Schon bei „The Killer“ habe ich mich nicht nur einmal gefragt, ob Fat`s Charaktere nicht in Wahrheit Computerfiguren aus Ego-Shootern sind, bei denen ein übereifriger, erfolgssüchtiger Spieler (in diesem Falle Regisseur John Woo) ein paar Cheats eingegeben hat. Folgende fallen mir ein: Godmode. Fat ist nahezu unverwundbar. 99% aller gegnerischen Kugeln zischen an ihm vorbei und treffen scheppernd in Wände, Boden oder Gegner neben, hinter und über ihm. Auch können in nächster Nähe neben ihm Handgranaten oder andere explosive Dinge in die Luft gehen, er hechtet kurz zur Seite und ballert weiter.
Infiniteammo: Nachladen? Nicht nötig! Im ganzen Film werden höchstens 2 Magazine gewechselt. Aber bitte, wie sollen denn sonst auch die 20 anstürmenden Gegner in kurzer Zeit plausibel den Tod finden? Diese Dinge hätten mich früher gestört, denn da begriff ich noch nicht, dass sie für das Heroic Bloodshed-Genre typisch sind. In diesem geht es um Freundschaft, die bis in den Tod geht. Um explosionsgeladene Feuergefechte mit riesigem Bodycount und der expliziten Bitte, physikalische Gesetzmäßigkeiten doch freundlicherweise außer Acht zu lassen. Denn anders könnten diese Filme nicht verstanden werden. John Woo legt die erwartete Mischung aus knallharter Action (die Indizierung dieses Streifens ist absolut nachzuvollziehen) und Story mit Freundschaftsmotiven vor, die schon „The Killer“ zu einem seiner größten Erfolge werden ließen. Allerdings kann der Plot von „Hard Boiled“ nicht mit oben genanntem Film mithalten. Vor allem, weil ihm die dramatischen Elemente fehlen. Hier ist das Ganze vielmehr auf Buddymovie ausgelegt und die Entwicklung der „Freundschaft“ ist mit Sicherheit nicht so intensiv und aufbauend wie im vielgelobten Referenzwerk Woo`s. Hier halten sich die Kerle jeweils eine Waffe an den Schädel, drücken jedoch nicht ab und schon beim nächsten Aufeinandertreffen bezeichnen sie sich als Freunde und fangen für den anderen schon die eine oder andere Kugel ein. Wenn man es nicht besser wüsste, könnte man hier von einer gewissen Oberflächlichkeit sprechen, die Woo hier ergriffen hat. Ansonsten kann man nicht viel Negatives über diese prächtig choreographierte Shootout-Orgie berichten. Gut, die Szenen besitzen keine Hochglanzoptik, aber vielleicht soll gerade das die Dreckigkeit der Umgebung widerspiegeln. Spielereien wie der häufige Einsatz von Zeitlupe in besonders actionreichen (oder blutigen) Situationen wissen zu gefallen. Auch die Schauspieler liefern eine recht passable Vorstellung ab, auch wenn man hier nicht wirklich von forderndem Schauspiel sprechen kann. Was nur leider ziemlich stört: Die unerträgliche Synthiemusik, die einem den letzten Nerv raubt. Glücklicherweise tritt sie eher selten zwischen den bleihaltigen Auseinandersetzungen auf.
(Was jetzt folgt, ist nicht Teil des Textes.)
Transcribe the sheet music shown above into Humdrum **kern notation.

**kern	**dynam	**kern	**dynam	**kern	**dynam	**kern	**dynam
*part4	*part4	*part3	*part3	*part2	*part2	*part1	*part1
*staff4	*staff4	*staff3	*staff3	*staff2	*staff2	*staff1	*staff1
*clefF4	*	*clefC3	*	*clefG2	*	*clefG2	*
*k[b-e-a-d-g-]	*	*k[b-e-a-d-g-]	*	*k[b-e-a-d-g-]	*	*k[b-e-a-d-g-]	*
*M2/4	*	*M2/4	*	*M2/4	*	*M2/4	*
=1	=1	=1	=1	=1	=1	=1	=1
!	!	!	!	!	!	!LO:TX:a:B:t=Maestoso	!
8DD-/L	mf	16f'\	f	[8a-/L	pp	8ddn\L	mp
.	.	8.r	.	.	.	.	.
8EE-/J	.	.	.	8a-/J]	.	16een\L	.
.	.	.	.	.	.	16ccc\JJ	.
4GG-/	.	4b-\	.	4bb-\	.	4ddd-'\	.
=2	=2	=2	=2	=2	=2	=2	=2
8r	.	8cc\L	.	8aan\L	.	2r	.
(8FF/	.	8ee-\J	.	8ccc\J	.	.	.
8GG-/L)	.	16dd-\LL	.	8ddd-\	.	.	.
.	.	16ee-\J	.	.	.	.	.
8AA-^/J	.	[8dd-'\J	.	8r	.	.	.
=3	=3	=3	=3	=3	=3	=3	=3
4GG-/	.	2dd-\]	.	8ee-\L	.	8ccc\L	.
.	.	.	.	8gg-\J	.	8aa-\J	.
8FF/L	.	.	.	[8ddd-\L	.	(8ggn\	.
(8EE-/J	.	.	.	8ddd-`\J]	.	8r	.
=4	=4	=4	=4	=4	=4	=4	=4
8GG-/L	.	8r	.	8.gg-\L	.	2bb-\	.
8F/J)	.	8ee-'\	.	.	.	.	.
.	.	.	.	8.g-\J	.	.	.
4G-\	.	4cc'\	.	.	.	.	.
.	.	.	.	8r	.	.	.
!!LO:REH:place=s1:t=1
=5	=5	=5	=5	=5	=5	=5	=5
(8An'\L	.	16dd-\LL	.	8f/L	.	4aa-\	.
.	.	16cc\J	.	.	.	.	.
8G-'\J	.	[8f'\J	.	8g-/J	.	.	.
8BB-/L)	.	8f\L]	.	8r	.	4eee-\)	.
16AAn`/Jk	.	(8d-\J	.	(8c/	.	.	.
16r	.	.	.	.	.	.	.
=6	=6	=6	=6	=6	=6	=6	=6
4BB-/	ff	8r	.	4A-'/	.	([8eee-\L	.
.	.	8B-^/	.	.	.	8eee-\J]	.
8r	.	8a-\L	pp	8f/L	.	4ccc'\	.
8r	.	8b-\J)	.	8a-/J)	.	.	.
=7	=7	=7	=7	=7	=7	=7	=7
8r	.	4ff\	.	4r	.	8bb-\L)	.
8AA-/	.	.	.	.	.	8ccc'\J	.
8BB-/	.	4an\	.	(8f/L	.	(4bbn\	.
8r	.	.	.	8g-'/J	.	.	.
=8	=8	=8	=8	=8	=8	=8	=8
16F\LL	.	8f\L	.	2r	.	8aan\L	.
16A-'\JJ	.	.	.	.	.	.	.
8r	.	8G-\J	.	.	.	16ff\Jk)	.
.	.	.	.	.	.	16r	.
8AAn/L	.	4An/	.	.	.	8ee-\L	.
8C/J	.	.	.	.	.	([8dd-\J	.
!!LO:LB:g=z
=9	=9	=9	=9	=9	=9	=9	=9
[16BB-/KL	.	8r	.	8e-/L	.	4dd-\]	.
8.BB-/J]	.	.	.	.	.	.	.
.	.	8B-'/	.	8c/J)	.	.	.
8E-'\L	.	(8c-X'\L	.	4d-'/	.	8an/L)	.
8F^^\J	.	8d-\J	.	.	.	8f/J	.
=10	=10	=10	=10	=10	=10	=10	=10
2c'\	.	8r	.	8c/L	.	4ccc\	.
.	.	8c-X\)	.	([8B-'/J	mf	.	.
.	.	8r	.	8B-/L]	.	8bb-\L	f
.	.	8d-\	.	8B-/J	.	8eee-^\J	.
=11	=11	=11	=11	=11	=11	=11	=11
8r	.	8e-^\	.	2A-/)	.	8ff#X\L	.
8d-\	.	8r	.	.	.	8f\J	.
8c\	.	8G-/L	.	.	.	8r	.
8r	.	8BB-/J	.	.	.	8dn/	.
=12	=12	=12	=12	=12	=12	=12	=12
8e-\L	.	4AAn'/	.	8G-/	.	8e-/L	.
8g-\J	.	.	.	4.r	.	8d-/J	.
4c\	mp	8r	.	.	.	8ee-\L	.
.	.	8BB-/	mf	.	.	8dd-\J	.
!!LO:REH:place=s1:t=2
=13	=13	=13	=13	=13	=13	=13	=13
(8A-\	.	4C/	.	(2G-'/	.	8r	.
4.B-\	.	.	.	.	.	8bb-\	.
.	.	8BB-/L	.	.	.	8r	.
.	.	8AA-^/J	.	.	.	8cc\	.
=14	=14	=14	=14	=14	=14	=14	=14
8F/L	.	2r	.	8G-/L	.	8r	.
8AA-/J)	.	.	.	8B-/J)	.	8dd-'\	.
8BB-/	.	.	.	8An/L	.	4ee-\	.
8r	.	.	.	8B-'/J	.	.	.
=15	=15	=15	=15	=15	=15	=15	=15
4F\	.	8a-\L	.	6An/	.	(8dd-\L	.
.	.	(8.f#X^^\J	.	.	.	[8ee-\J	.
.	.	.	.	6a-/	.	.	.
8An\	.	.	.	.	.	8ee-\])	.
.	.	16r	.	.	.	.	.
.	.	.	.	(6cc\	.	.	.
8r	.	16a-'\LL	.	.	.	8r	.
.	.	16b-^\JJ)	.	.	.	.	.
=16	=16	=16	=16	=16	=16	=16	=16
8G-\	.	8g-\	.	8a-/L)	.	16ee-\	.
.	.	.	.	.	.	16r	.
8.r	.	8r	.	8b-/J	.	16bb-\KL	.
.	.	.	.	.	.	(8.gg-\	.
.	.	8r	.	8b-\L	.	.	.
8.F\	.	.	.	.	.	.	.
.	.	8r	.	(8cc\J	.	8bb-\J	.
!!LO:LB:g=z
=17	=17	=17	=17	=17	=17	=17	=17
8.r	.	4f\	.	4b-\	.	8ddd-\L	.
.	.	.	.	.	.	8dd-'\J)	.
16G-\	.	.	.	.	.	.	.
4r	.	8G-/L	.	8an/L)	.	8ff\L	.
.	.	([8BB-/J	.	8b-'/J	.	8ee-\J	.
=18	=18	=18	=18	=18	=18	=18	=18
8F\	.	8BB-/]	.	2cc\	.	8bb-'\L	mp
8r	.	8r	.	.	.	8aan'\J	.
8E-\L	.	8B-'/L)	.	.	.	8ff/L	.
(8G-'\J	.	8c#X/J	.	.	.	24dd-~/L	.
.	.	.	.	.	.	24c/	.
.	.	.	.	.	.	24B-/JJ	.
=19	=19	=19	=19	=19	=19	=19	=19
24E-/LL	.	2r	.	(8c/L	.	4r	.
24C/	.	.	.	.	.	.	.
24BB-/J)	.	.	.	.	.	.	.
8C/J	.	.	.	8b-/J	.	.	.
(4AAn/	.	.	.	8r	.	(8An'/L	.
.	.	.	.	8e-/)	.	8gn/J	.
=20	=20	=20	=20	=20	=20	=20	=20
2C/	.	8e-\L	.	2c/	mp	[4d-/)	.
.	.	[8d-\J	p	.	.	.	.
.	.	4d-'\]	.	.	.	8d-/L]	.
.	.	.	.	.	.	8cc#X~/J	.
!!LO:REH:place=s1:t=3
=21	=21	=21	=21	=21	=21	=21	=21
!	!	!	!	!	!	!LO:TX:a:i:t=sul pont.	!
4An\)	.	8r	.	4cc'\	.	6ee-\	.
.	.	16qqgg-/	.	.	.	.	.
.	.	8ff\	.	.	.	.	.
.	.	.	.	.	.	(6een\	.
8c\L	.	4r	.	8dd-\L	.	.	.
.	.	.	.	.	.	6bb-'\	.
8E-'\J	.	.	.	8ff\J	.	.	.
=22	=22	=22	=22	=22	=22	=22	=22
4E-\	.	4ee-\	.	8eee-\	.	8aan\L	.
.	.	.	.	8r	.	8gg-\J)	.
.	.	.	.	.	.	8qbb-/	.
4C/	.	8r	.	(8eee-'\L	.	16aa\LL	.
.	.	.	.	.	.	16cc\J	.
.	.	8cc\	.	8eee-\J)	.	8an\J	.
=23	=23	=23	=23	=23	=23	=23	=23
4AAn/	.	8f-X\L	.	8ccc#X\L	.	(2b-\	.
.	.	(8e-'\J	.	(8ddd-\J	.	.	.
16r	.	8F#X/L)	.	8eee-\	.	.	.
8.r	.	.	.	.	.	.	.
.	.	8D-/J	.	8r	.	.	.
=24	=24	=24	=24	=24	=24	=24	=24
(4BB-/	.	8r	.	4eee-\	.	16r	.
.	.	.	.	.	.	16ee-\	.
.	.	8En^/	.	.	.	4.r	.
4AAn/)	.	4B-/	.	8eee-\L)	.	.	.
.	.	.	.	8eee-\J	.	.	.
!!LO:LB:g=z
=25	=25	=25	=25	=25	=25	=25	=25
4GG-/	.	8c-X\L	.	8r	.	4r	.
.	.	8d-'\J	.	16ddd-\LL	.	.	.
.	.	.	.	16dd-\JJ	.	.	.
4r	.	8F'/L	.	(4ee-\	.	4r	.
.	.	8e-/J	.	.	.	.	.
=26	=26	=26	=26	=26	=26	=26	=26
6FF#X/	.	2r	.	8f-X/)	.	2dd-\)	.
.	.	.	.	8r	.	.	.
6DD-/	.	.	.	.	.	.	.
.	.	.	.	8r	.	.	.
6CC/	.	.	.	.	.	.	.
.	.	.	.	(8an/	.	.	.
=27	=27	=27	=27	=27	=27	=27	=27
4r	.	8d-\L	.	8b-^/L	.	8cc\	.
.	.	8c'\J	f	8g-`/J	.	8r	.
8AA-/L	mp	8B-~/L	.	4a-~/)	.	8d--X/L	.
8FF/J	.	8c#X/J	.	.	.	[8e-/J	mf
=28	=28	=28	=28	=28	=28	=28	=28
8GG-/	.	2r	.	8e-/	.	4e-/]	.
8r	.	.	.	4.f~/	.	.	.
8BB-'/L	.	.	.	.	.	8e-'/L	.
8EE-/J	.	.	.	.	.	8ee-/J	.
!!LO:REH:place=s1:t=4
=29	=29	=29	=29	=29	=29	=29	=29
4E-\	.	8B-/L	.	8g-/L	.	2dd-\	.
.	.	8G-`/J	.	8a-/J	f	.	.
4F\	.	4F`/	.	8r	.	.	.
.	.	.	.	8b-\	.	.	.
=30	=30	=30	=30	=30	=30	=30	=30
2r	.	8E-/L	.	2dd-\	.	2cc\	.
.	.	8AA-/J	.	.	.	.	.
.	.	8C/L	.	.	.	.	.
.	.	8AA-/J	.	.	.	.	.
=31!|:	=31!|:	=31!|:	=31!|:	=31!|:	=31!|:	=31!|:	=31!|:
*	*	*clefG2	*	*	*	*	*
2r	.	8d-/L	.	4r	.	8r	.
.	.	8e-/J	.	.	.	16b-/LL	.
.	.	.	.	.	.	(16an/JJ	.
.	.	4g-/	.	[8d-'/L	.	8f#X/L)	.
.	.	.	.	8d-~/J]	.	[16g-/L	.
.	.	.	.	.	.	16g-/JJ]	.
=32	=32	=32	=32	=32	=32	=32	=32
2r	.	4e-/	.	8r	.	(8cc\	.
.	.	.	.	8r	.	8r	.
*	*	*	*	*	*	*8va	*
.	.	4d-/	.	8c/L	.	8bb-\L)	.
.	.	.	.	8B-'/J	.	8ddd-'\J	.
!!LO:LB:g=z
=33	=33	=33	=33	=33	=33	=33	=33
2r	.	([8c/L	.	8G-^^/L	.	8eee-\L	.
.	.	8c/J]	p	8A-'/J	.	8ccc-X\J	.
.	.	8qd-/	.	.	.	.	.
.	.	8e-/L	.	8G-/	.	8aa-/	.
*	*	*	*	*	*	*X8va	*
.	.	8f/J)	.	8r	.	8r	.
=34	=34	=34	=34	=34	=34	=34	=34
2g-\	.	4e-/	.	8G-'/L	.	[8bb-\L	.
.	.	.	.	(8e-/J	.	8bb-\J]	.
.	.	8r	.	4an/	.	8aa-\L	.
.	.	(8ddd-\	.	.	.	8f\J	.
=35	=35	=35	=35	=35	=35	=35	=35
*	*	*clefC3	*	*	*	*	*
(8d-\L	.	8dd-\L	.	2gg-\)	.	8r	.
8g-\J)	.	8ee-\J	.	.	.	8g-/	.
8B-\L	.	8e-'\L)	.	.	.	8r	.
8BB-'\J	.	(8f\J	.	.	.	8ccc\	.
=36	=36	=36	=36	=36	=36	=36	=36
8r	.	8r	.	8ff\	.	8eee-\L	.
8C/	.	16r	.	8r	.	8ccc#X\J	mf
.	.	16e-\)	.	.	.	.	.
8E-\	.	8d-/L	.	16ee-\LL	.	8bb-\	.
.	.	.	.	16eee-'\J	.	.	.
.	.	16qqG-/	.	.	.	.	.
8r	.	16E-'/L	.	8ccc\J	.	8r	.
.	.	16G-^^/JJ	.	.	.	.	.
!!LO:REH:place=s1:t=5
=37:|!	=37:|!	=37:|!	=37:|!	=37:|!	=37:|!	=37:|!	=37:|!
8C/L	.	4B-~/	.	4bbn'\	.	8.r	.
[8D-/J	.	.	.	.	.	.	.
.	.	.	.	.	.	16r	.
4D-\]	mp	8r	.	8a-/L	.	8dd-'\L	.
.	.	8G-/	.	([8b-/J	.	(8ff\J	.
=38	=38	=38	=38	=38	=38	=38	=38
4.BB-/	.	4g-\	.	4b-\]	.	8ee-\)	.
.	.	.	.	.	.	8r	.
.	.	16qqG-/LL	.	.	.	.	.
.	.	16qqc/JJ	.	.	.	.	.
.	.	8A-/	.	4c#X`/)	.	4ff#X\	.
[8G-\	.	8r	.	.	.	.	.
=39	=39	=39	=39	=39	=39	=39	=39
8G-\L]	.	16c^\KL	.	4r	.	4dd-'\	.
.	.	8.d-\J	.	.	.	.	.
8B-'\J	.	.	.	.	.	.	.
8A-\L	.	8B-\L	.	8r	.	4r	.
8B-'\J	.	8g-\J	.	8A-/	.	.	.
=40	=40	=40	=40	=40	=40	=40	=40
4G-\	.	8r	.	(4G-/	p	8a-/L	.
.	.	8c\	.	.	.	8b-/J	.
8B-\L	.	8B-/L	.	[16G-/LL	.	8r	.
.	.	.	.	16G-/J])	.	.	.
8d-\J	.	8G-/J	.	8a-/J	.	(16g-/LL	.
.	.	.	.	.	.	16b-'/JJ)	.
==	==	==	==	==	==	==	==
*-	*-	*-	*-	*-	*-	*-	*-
Von Chow Yun Fats grässlicher Don Johnson-Synchronstimme kann man das leider nicht behaupten…

Take it or leave it
Filme wie “Hard Boiled” kann man nur mögen oder nicht. Ein Mittelding gibt es nicht. Für den mitdenkenden Zuschauer, der es gern realistisch und nachvollziehbar mag, sind derartige Filme sicher nichts. Zu sehr pfeifen sie auf die Gesetzmäßigkeiten des modernen Actionkinos.
Auch blutgeile Spläddakiddies werden zwar (leider!) ihren Gefallen an den ausufernden, sehr blutigen Schießereien haben, allerdings den metaphorischen Botschaftscharakter der Stories, die vor allem Motive wie Freundschaft, Liebe und Leid in den Kontext stellen, nicht verstehen und sie allein stupide auf den (riesigen) Bodycount und große Explosionen reduzieren und sich wie ein Schnitzel drüber freuen. Für alle anderen, die ebenjene Sehgewohnheiten nicht für sich beanspruchen, ist „Hard Boiled“ ein guter Vertreter des Hongkong-Actionkinos, der zwar nicht an Woo`s „The Killer“ heranreicht und auch sonst so seine kleineren Schwächen hat, allerdings schon alleine wegen der Actionszenen Referenzcharakter besitzt.